Wegen der Einzelheiten des Sachverhaltes wird auf den Inhalt der Verwaltungsakte der Beklagten und der Gerichtsakten, insbesondere auf das Vorbringen der Parteien in den eingereichten Schriftsätzen, Bezug genommen.

Gründe

Die form- und fristgerecht erhobene Klage ist zulässig.

Sie erweist sich jedoch als unbegründet.

Der Kläger hat gegen den Beklagten keinen Anspruch auf Übernahme von Behandlungskosten, welche den doppelten Festzuschuss für die befundbezogene Regelversorgung überschreiten.

Der Umfang der Heilbehandlung nach dem BVG folgt gemäß § 11 Absatz 1 Satz 2 BVG den Vorgaben des Rechts der gesetzlichen Krankenversicherung, soweit nicht im BVG Abweichendes geregelt ist.

Bei einer Implantat-Versorgung handelt es sich grundsätzlich um keine Leistung der gesetzlichen Krankenversicherung und damit auch um keine Leistung der Heilbehandlung nach dem BVG, es sei denn, es liegen seltene vom Gemeinsamen Bundesausschuss in Richtlinien nach § 92 Abs. 1 Fünftes Buch Sozialgesetzbuch (SGB V) festzulegende Ausnahmeindikationen für besonders schwere Fälle vor, in denen die Krankenkasse diese Leistung im Rahmen einer medizinischen Gesamtbehandlung erbringt (§ 29 Abs. 2 Satz 9 SGB V).
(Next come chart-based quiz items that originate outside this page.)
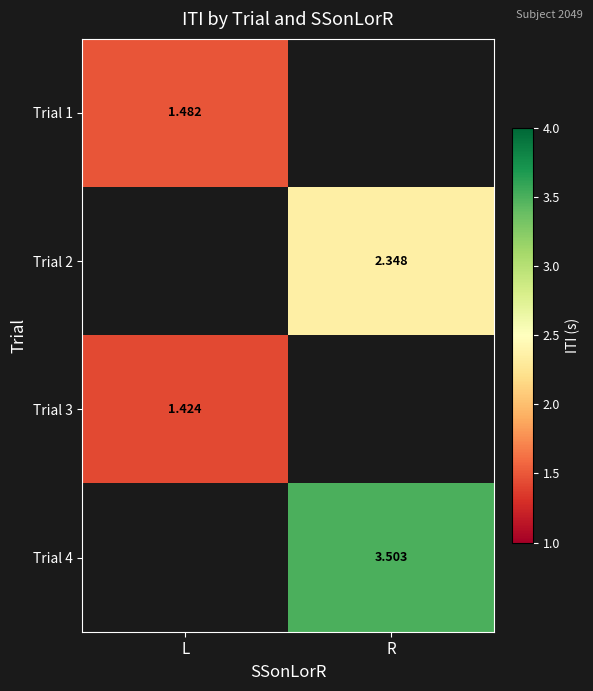

Is the value of Trial 2 at R greater than the value of Trial 4 at R?

No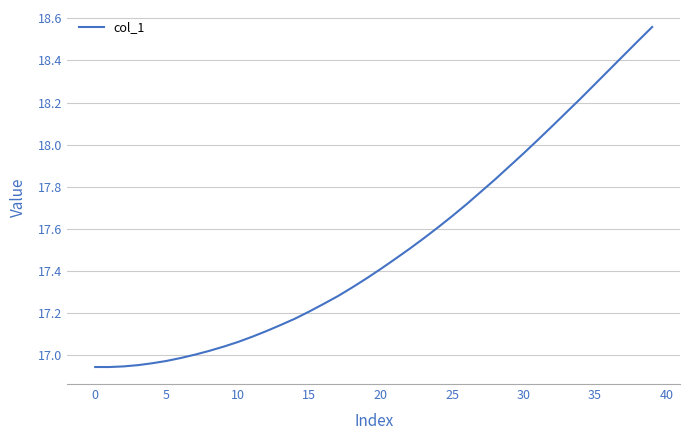

What is the difference between the maximum and minimum values?

1.6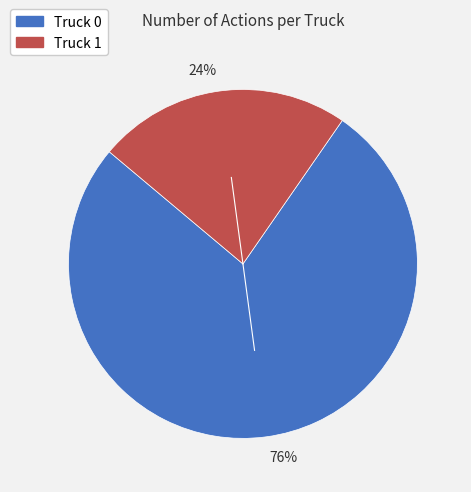

How many segments does this pie chart have?

2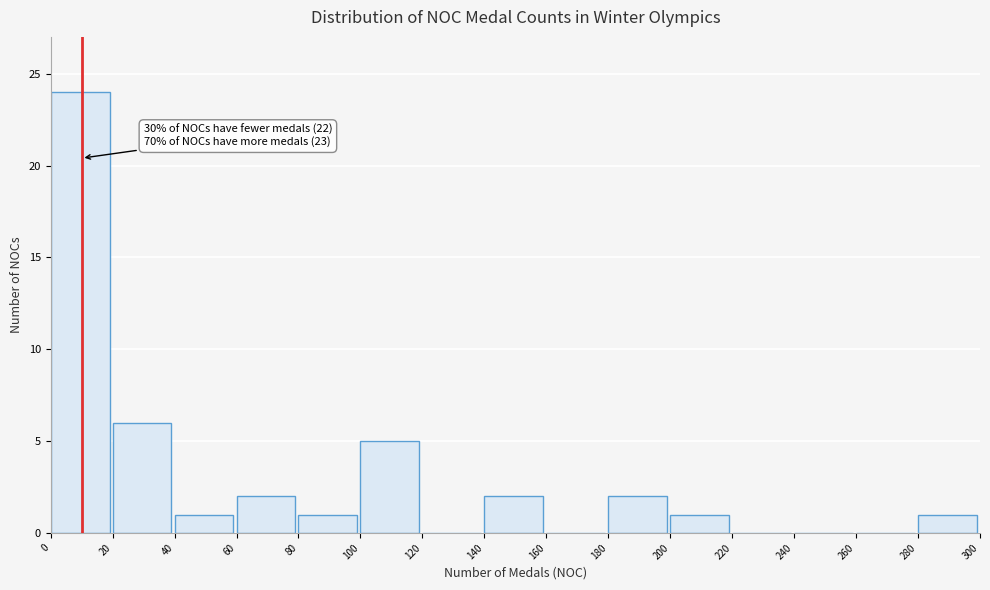

Which range on the x-axis has the tallest bar?

0 to 20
Als Ausnahmeindikationen für implantologische Leistungen wurden festgelegt:

a) Größere Kiefer- oder Gesichtsdefekte, die ihre Ursachen haben nach Tumoroperationen, Entzündungen des Kiefers, Operationen infolge von großen Zysten, Operationen infolge von Osteopathien, sofern keine Kontraindikation für eine Implantation vorliegt, angeborene Fehlbildungen des Kiefers oder in Unfällen.
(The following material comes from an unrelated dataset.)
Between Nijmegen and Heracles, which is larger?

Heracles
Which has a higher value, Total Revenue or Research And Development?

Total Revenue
b) Dauerhaft bestehende extreme Xerostomie, insbesondere im Rahmen einer Tumorbehandlung.

c) Generalisierte genetische Nichtanlage von Zähnen

d) Nicht willentlich beeinflussbare muskuläre Fehlfunktionen im Mund- und Gesichtsbereich (z. B. Spastiken).

Im Falle des Vorliegens einer solchen Ausnahmeindikation, muss weiterhin die implantanologische Leistung im Rahmen einer medizinischen Gesamtbehandlung anfallen und eine konventionelle prothetische Versorgung ohne Implantate darf nicht möglich sein.

Im Falle des Klägers liegt bereits keine der genannten Ausnahmeindikationen vor.

Auch sieht das Gericht hier keinen Fall einer besonderen Härte im Sinne des § 89 BVG. Die Begrenzung der dem Kläger zu gewährenden Leistungen auf solche Leistungen, welche krankenversicherte Menschen von ihrer gesetzlichen Krankenversicherung maximal erhalten können, stellt auch unter Beachtung der Umstände des Falles des Klägers keine besondere Härte dar.

Die Klage war daher abzuweisen.

Die Kostenentscheidung beruht auf § 193 Sozialgerichtsgesetz.